Through it all, the nightmares continued.
"They were always there. I'd just get up at night, get in the closet, close the door and pull the clothes," McCormick recalled. "The NVA (North Vietnamese Army) (is) chasing me. We've crashed and everyone else is dead. It wasn't just a nightmare, it was the same one, over and over and over."
He landed a job at an employment agency and quickly rose to office manager. But McCormick turned to alcohol, at first, just to help him sleep.
"I didn't consider myself an alcoholic," he said. "(But) it was progressive."
He lost his first civilian job. His marriage suffered.
"I'd say to myself, 'It was my disability pay. If I wanted to buy a gallon of scotch, it was my money,'" McCormick remembered. "I was destroying a marriage and didn't care. I got to sleep at night. No more closets, no more wide-eyed in bed. If you drink enough, it goes away.
"As a matter of fact," he said, "Vietnam disappeared."
Though he lost his first civilian job, McCormick headed back to the classroom and completed a second master's, this one in education. He began teaching at Moody High School in Corpus Christi. But by 1987, the booze got the best of him.
"I crashed in the classroom, shaking uncontrollably, freezing," he recalled. "I was hauled out on (a) stretcher in front of the whole student body."
While in the hospital, unable to help himself any longer, McCormick said two words that would change his life forever: "treatment facility."
He was sent to a now-defunct treatment facility in Corpus Christi, manned mostly by recovering alcoholics.
"I learned humility there," McCormick said. "The biggest impression was during a group session. As we sat in a circle and they asked, 'Is there anything that happened today that would cause you to take a drug or a drink?' No."
He continues to ask himself that question every single day.
It was in the treatment facility that the nightmares finally stopped.
"I like to say that I finally made it back from Vietnam in 1987," McCormick said.
McCormick has been sober for 23 years. He's retired twice over now, once from the Army and again from the teaching profession. He volunteers at the USS Lexington Museum on the Bay's library in Corpus Christi.
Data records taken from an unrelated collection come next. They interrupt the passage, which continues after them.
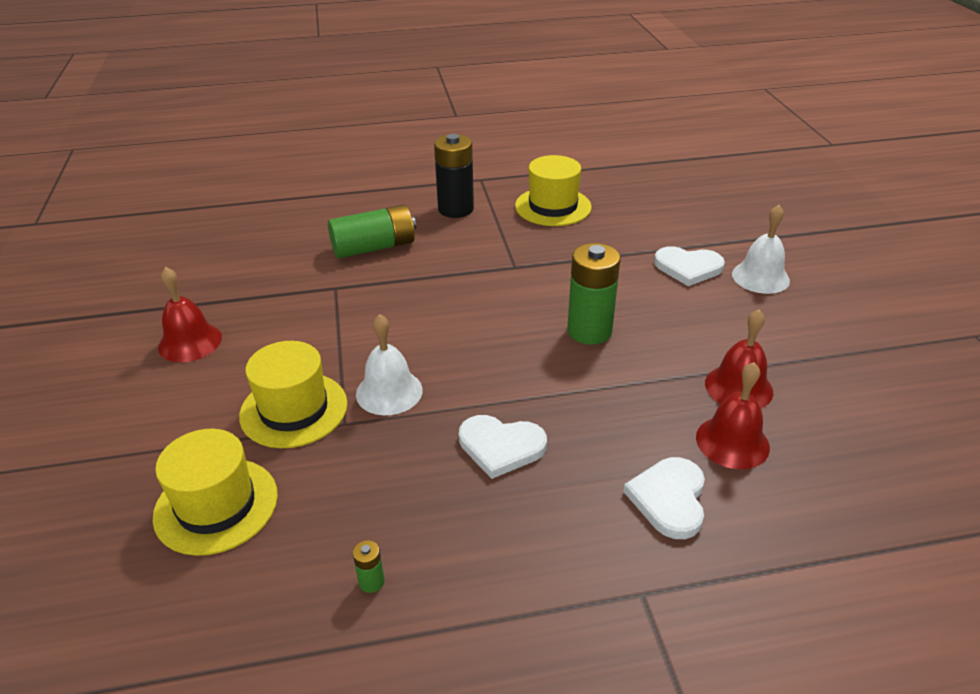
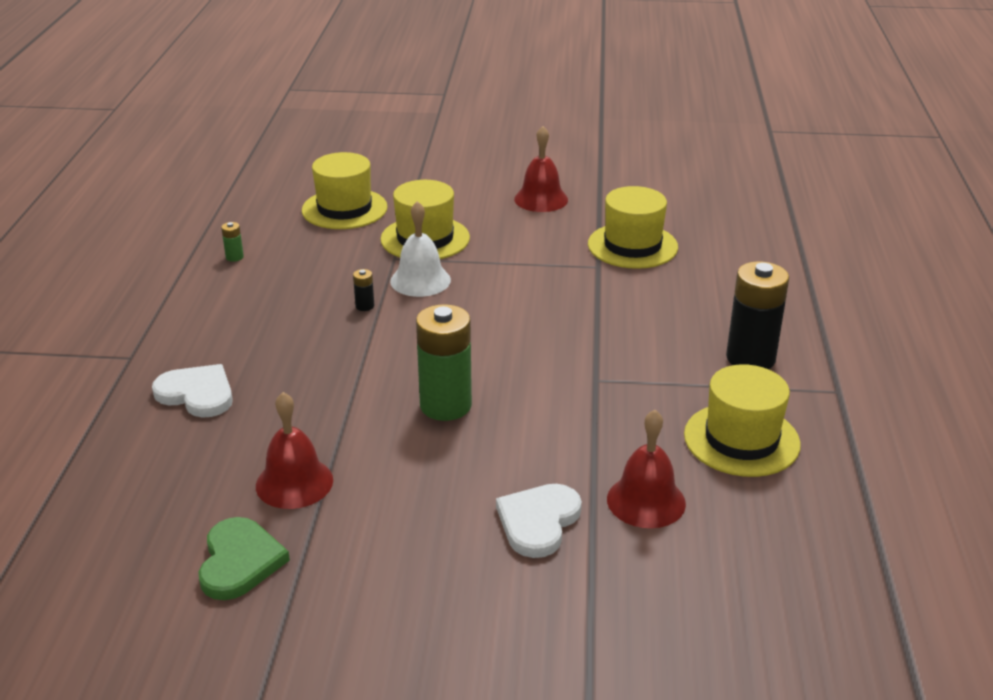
camera: 105 degrees right, 5 degrees down
(292, 274) = (632, 246): none -> yellow hat
(374, 247) = (671, 294): green battery -> none
(453, 419) = (365, 306): none -> black battery
(501, 447) = (317, 323): white heart -> none
(732, 442) = (228, 451): red bell -> red bell (646, 501)
(760, 277) = (486, 586): white bell -> none
(840, 389) = (239, 561): none -> green heart

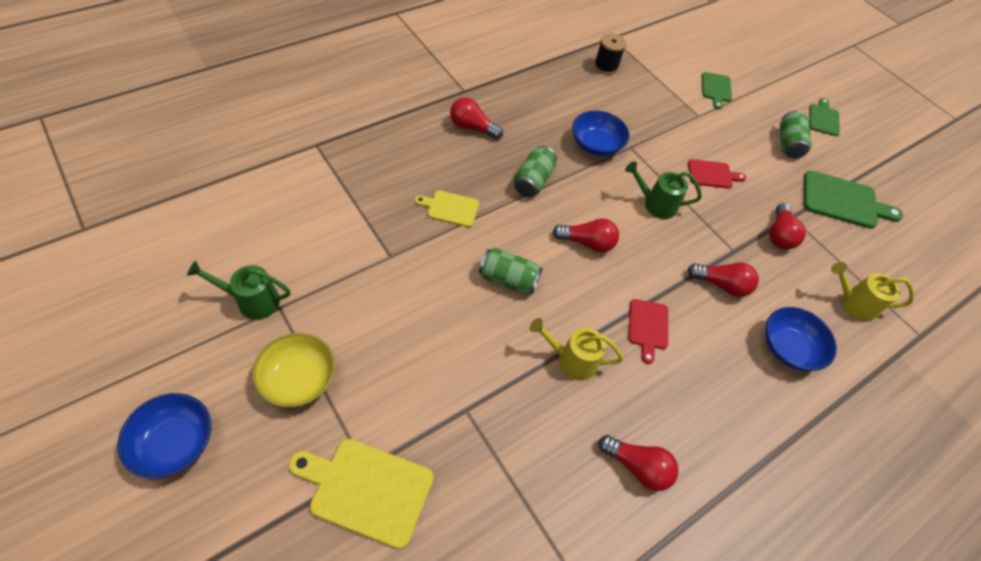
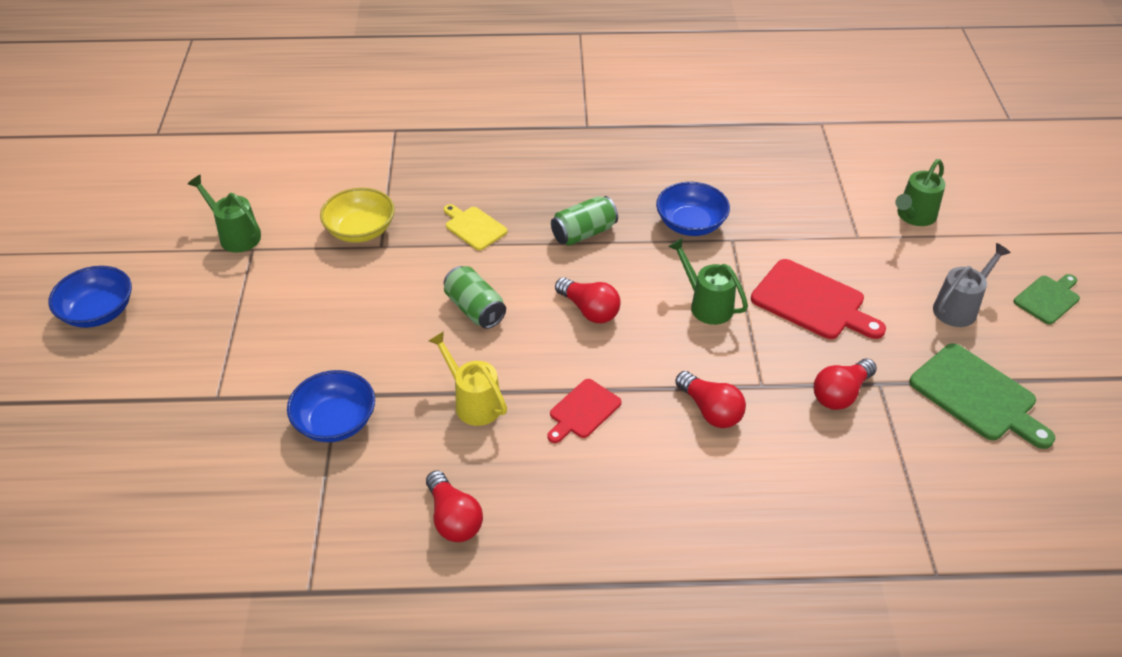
camera: 40 degrees right, 10 degrees down
(299, 379) = (222, 309): yellow bowl -> yellow bowl (360, 230)
(366, 489) = (204, 413): yellow cutting board -> none
(472, 127) = (563, 163): red light bulb -> none
(606, 66) = (782, 150): black spool -> none
(712, 174) = (812, 302): red cutting board -> red cutting board, size x1.68
(716, 89) = (913, 217): green cutting board -> green watering can
(788, 144) = (959, 307): green can -> grey watering can
(788, 348) = (733, 503): blue bowl -> blue bowl (335, 421)
(852, 304) = (870, 501): yellow watering can -> none

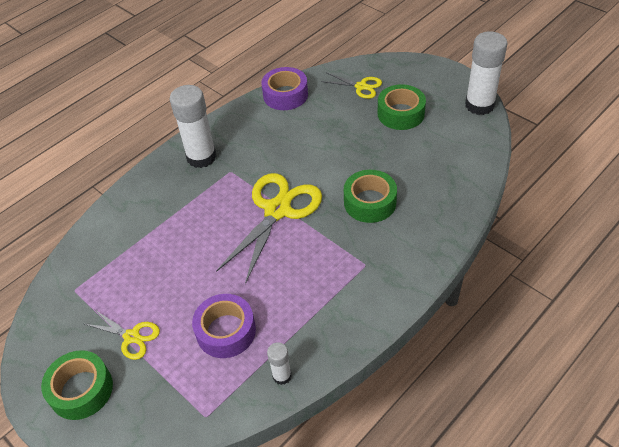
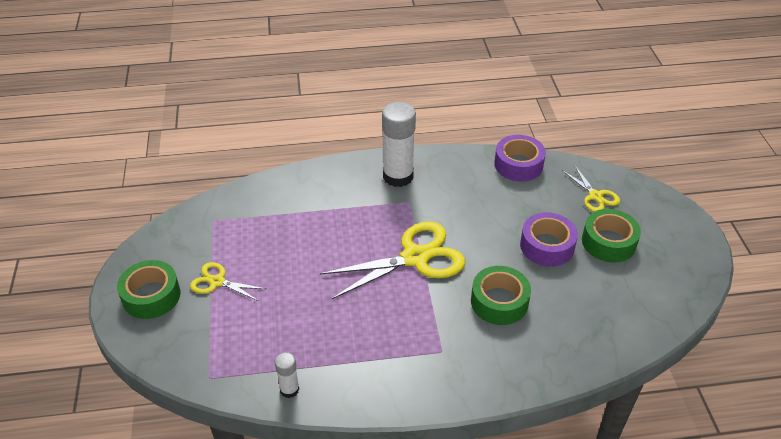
camera: 35 degrees right, 5 degrees down
(131, 336) = (217, 282): yellow scissors -> yellow scissors turned 135 degrees clockwise
(226, 331) = (283, 325): purple tape -> purple tape (547, 246)
(479, 105) = (698, 281): white glue stick -> none

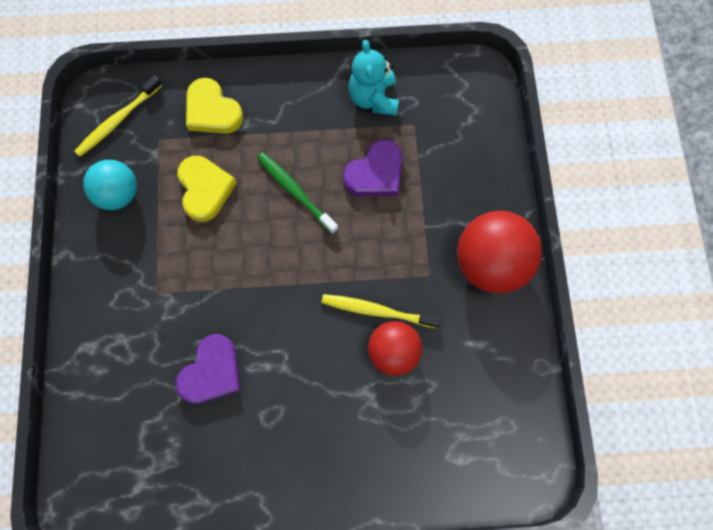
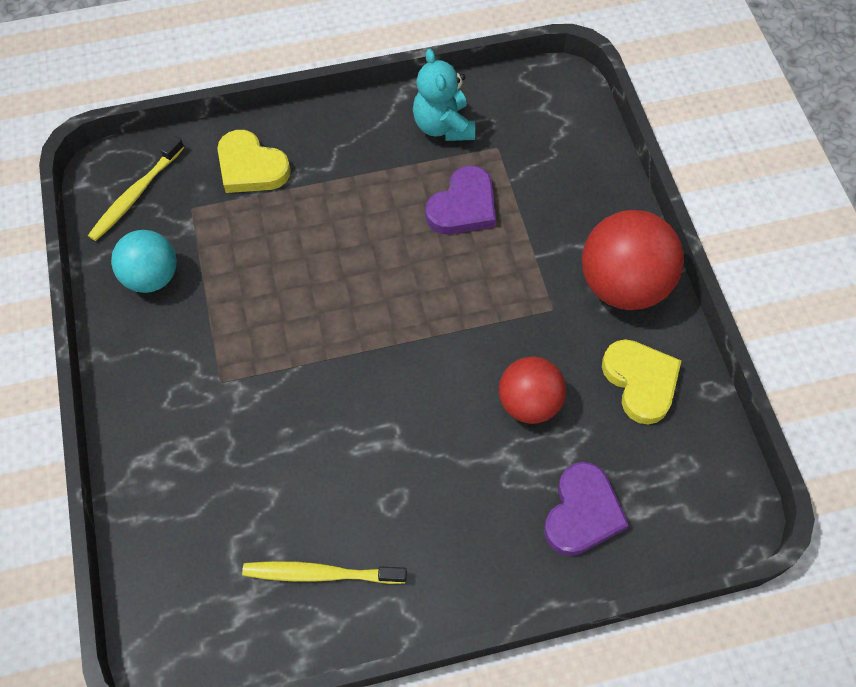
camera: 10 degrees left, 10 degrees down
(205, 189) = (259, 255): yellow heart -> yellow heart (640, 382)
(212, 372) = (308, 463): purple heart -> purple heart (582, 513)
(295, 192) = (370, 241): green toothbrush -> none
(377, 311) = (498, 359): yellow toothbrush -> yellow toothbrush (320, 573)

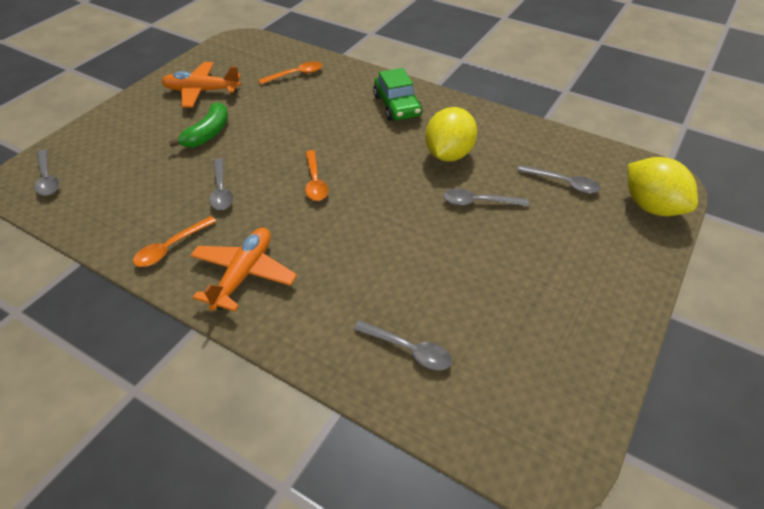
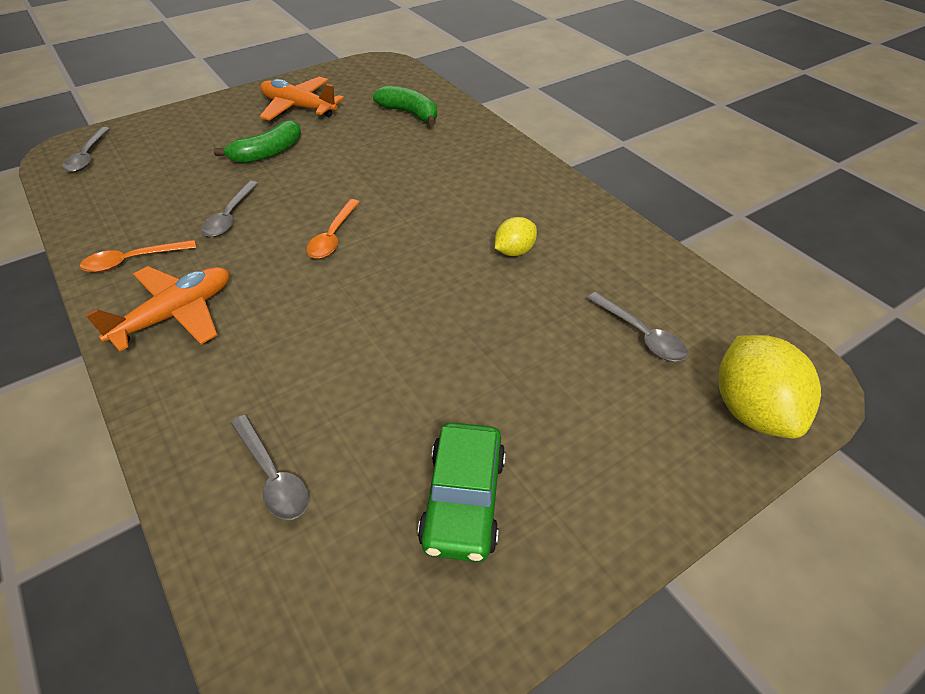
camera: 25 degrees right, 0 degrees up
(296, 75) = (410, 113): orange spoon -> green banana
(397, 106) = (496, 177): green car -> green car (463, 500)
(448, 154) = (514, 251): yellow lemon -> yellow lemon, size x0.55
(478, 202) = (505, 322): grey spoon -> none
He remains a regular at Alcoholics Anonymous, where phrases like "Let go, let God," "One day at a time" and "Keep coming back, it works if you work it," are used liberally by its participants.
In sobriety, McCormick likes to say, "When the going gets tough, the tough get going." But, to survive, he said there's much more to it than that.
"The only problem is that when you're going through this, you don't feel tough," he said. "You've got to be able to see a future that is worth living for, be it family, job, health, anything to get out of that horrible depression.
"Depression, suicidal ideation, alcoholism -- they can all be beaten, even if they happen at the same time, as long as you find something to live for," McCormick said, as his eyes misted with tears and his voice cracked with emotion. "I'm a major, retired, U.S. Army, who has been through hell, and there is light at the end of the tunnel. It can be done. It can be done."
McCormick's first marriage ended in 1990, his relationship with his ex-wife damaged irreparably. He remarried in 1995 and said he's mended his relationships with his grown children. John McCormick is a survivor. But he didn't do it alone. He had to reach out to others, and he's reaching out again.
Walking slowly to his car parked outside the III Corps headquarters following an emotional two-and-a-half-hour interview session, one question remained.
"Do you think we'll help someone?" he asked. "If we can help save just one."